The Montgomery County Board of Commissioners Thursday approved a $146.5 million capital spending plan that includes repairs to at least 18 bridges and roads around the county as well as extensive repairs to the 1 Montgomery Plaza office tower that now houses the bulk of county's government.
View the county's full summary of the $146.5 million spending package in the PDF section attached to this article.
The county purchased the building for $26 million in 2006 and is now facing $35 million in repairs, prompting Commissioner Bruce Castor to wonder whether the county might pursue compensation from any parties that were charged with inspecting the building for the county prior to its purchase.
"Somebody decided to buy this building without making sure it was sound," Castor said.
The county courthouse garage, which has suffered what county CFO Uri Monson called “severe water damage,” is slated to receive about $17.6 million in repairs and upgrades. Several other county buildings, such as the Parkhouse long-term care facility in Upper Providence, are also in line to receive various repairs and upgrades that range from new kitchen appliances to replacement security cameras and sidewalk improvements. Monson presented the commissioners with a slide show that depicted the damage to both the office tower and the garage.
Castor and fellow commissioners Josh Shapiro and Leslie Richards each took turns criticizing the previous county administration for not making sufficient efforts to combat the county’s crumbling facilities and infrastructure.

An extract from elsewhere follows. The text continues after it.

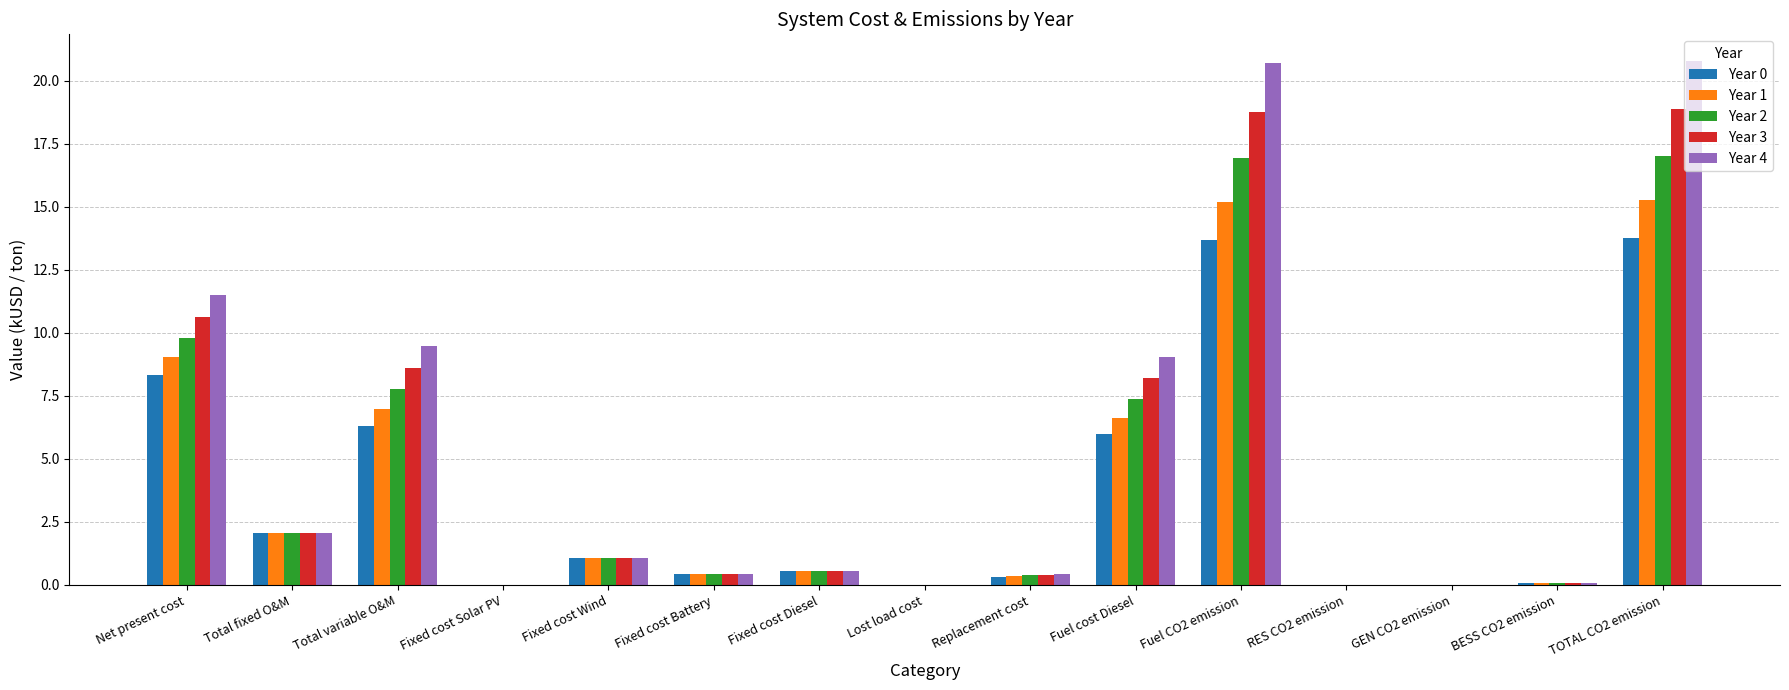

What is the maximum value for Year 0?

13.8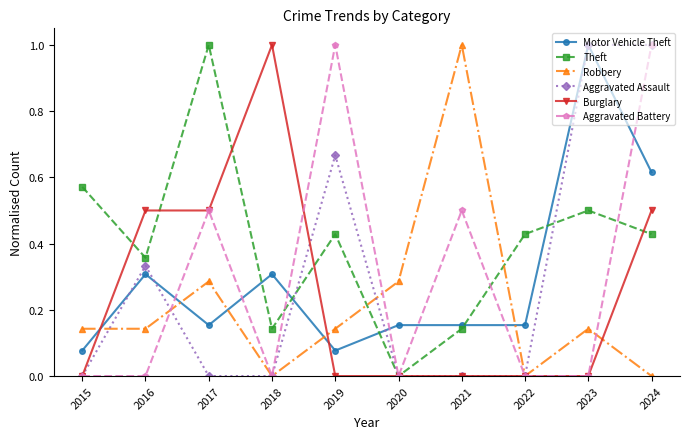

At how many categories does at least one series exceed 0?

10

Castor, in particular, characterized the county’s infrastructure woes as the inevitable result of the “cronyism” practiced by former commissioners Joseph Hoeffel and James Matthews. Castor said the previous county administration directed county funds towards projects that would reap political benefits, at the expense of less visible but more crucial needs.
“Fixing the courthouse garage” doesn’t have political benefits, Castor said.

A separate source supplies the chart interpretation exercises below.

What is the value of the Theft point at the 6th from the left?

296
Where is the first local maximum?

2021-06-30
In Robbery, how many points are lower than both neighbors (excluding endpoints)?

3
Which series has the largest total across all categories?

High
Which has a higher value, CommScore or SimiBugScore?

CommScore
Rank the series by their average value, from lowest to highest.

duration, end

Richards said the problems shown in Monson’s slide presentation reflected maintenance issues that predated the previous county administration. Shapiro thanked Richards, who is a project manager at an engineering firm, for guiding the county’s efforts to assess the scale of its infrastructure woes.
The $146.5 million in county spending does not include $94.6 million in state and federal grant money that will go towards the road and bridge projects. Those projects are expected to cost about $110.1 million, only $15.6 million of which will be directly borne by the county.

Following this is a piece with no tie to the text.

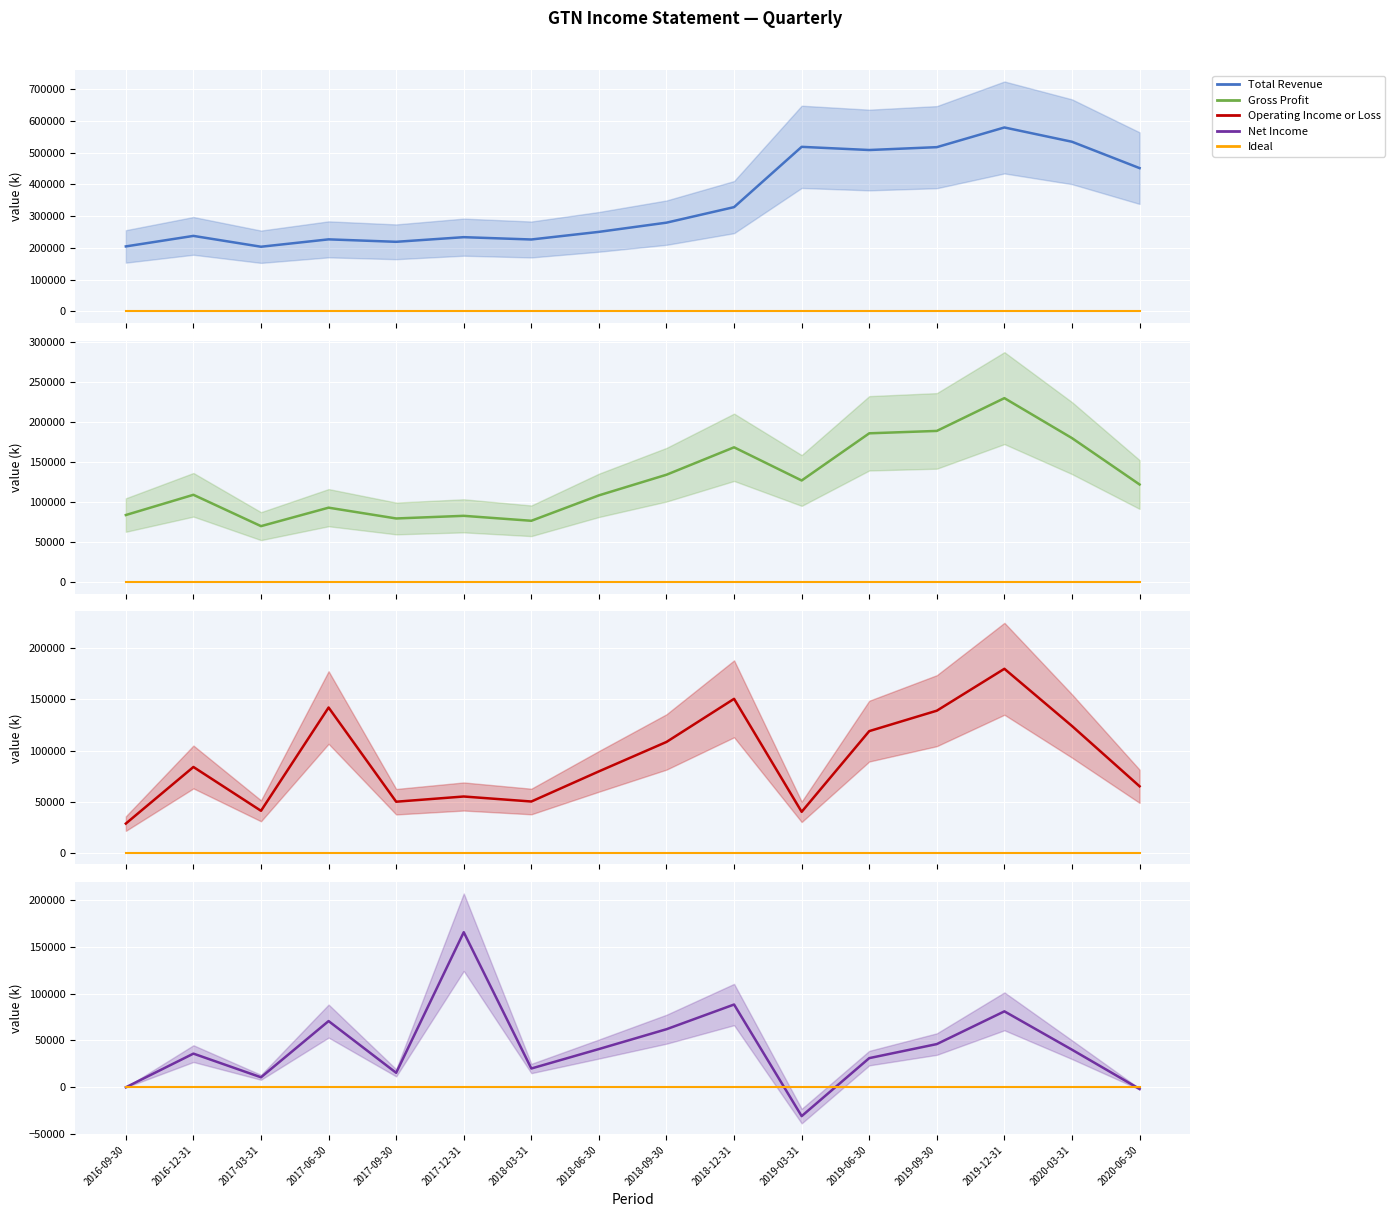

What is the minimum value shown in the chart?

-31000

Richards said 36 of the county’s bridges are “posted,” meaning they are no longer able to bear the loads for which they were originally designed. Seven bridges are closed, and 62 have been designated “structurally deficient.”
“I think [this project plan] is very necessary,” Richards said.
See the interactive map at the top of this article to see where the projects are located and what they are each expected to cost.
The capital project plan runs through 2016 and does not include an estimated $50 million upgrade to the county’s public safety radio system. With the county currently servicing approximately $400 million in debt that consumes 10 percent of the county budget, it is not yet clear how or when the county will take on additional debt to pay for the projects.
Shapiro declined to say whether the new projects or any additional debt that may be required to pay for them would result in a tax hike for county residents.
“It’s too soon to say,” Shapiro said. He noted that Monson estimated that the county’s debt would be at about $392 million at the end of the year, down from $418 million at the beginning of the year.